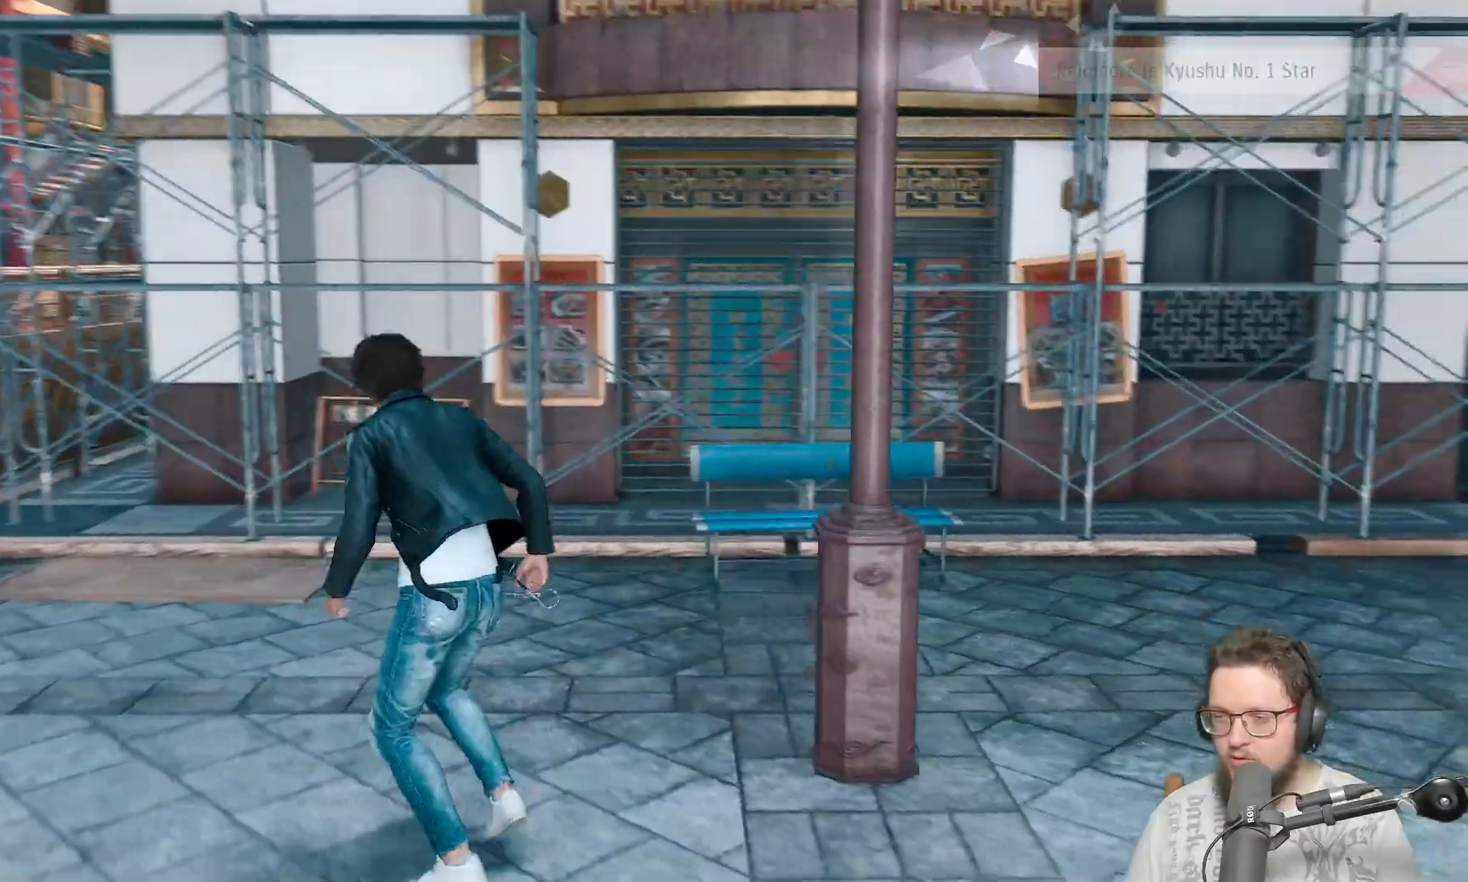
{"dt_ms": 1000, "buttons": [], "left_stick": "up", "right_stick": "right", "events": [[433, "left_stick", "left"], [467, "right_stick", "center"], [650, "left_stick", "up-left"], [817, "left_stick", "up"], [950, "right_stick", "right"]]}
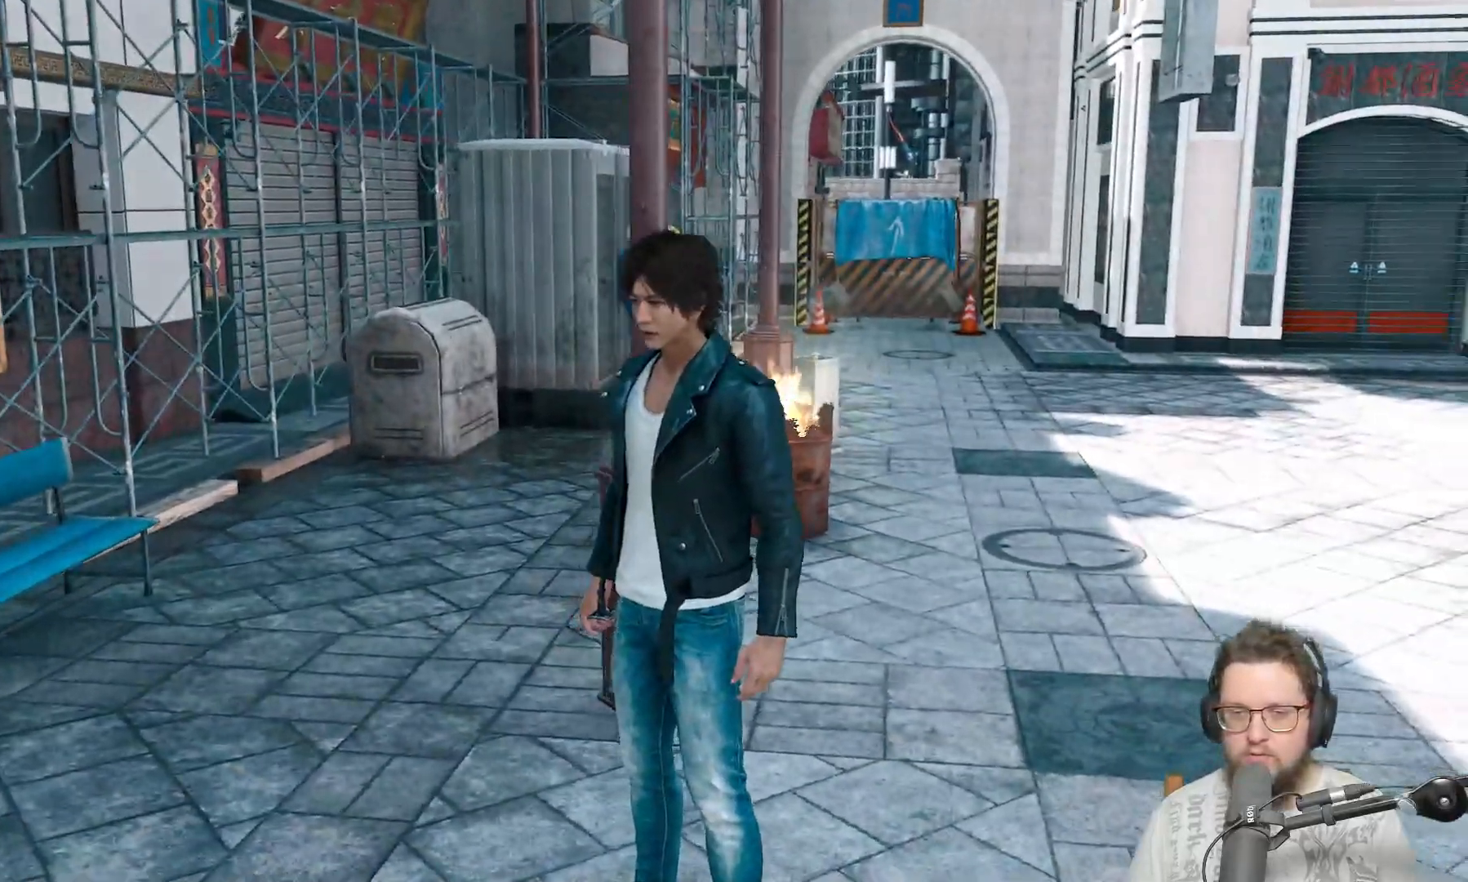
{"dt_ms": 1000, "buttons": [], "left_stick": "center", "right_stick": "right"}
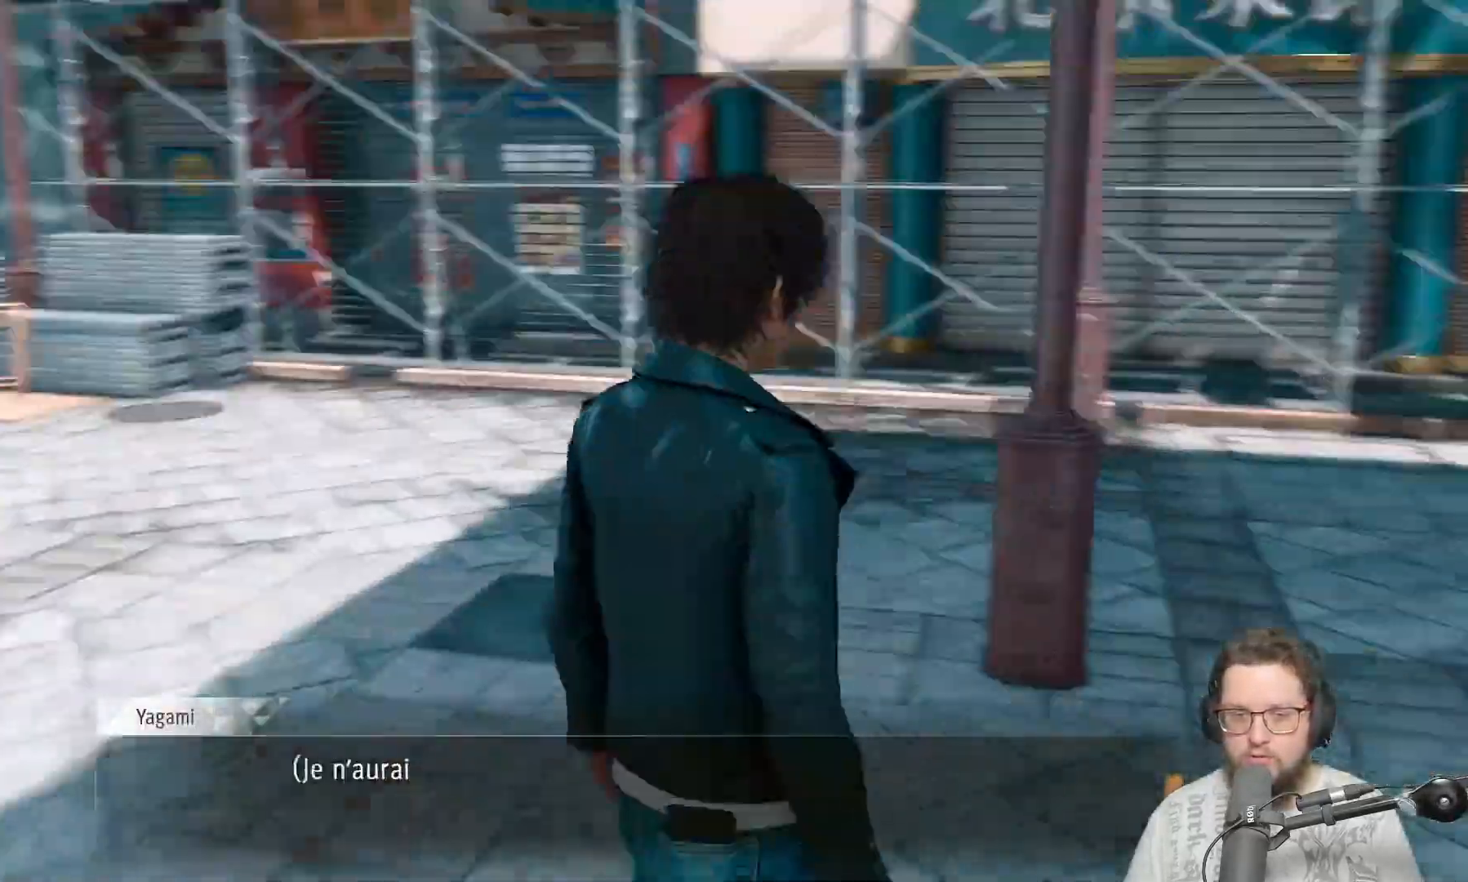
{"dt_ms": 500, "buttons": ["A"], "left_stick": "center", "right_stick": "center", "events": [[250, "right_stick", "center"], [367, "A", "down"]]}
•••••
> [TASK REQUIREMENTS] All that is needed is the data above, repeated exactly, without the pictures.

> [EXERCISE RESPONSE]
{"dt_ms": 1000, "buttons": [], "left_stick": "up", "right_stick": "right", "events": [[433, "left_stick", "left"], [467, "right_stick", "center"], [650, "left_stick", "up-left"], [817, "left_stick", "up"], [950, "right_stick", "right"]]}
{"dt_ms": 1000, "buttons": [], "left_stick": "center", "right_stick": "right"}
{"dt_ms": 500, "buttons": ["A"], "left_stick": "center", "right_stick": "center", "events": [[250, "right_stick", "center"], [367, "A", "down"]]}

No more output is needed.